'''
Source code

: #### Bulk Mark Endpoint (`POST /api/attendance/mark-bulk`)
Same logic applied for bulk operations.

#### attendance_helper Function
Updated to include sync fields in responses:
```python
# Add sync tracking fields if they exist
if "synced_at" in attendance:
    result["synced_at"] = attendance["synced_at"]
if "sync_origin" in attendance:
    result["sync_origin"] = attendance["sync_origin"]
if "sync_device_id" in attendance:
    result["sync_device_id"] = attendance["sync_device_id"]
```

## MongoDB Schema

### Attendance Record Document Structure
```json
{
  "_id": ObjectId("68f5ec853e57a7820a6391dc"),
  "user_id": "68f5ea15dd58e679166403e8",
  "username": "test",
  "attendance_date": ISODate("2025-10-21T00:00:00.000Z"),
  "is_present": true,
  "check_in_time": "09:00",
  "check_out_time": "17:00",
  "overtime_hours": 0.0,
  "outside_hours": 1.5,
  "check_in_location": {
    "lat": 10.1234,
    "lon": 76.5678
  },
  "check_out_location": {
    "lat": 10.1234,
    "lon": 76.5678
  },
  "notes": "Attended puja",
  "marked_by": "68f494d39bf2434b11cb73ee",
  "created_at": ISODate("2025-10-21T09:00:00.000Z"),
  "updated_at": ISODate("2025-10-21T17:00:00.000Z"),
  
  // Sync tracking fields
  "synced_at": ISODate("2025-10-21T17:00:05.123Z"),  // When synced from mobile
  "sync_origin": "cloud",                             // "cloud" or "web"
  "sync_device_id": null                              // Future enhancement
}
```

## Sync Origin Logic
'''
### [PROBLEM STATEMENT]
Take the entries above and set them all down again exactly as they read.

### [ANSWER BOX]
Source code

: #### Bulk Mark Endpoint (`POST /api/attendance/mark-bulk`)
Same logic applied for bulk operations.

#### attendance_helper Function
Updated to include sync fields in responses:
```python
# Add sync tracking fields if they exist
if "synced_at" in attendance:
    result["synced_at"] = attendance["synced_at"]
if "sync_origin" in attendance:
    result["sync_origin"] = attendance["sync_origin"]
if "sync_device_id" in attendance:
    result["sync_device_id"] = attendance["sync_device_id"]
```

## MongoDB Schema

### Attendance Record Document Structure
```json
{
  "_id": ObjectId("68f5ec853e57a7820a6391dc"),
  "user_id": "68f5ea15dd58e679166403e8",
  "username": "test",
  "attendance_date": ISODate("2025-10-21T00:00:00.000Z"),
  "is_present": true,
  "check_in_time": "09:00",
  "check_out_time": "17:00",
  "overtime_hours": 0.0,
  "outside_hours": 1.5,
  "check_in_location": {
    "lat": 10.1234,
    "lon": 76.5678
  },
  "check_out_location": {
    "lat": 10.1234,
    "lon": 76.5678
  },
  "notes": "Attended puja",
  "marked_by": "68f494d39bf2434b11cb73ee",
  "created_at": ISODate("2025-10-21T09:00:00.000Z"),
  "updated_at": ISODate("2025-10-21T17:00:00.000Z"),
  
  // Sync tracking fields
  "synced_at": ISODate("2025-10-21T17:00:05.123Z"),  // When synced from mobile
  "sync_origin": "cloud",                             // "cloud" or "web"
  "sync_device_id": null                              // Future enhancement
}
```

## Sync Origin Logic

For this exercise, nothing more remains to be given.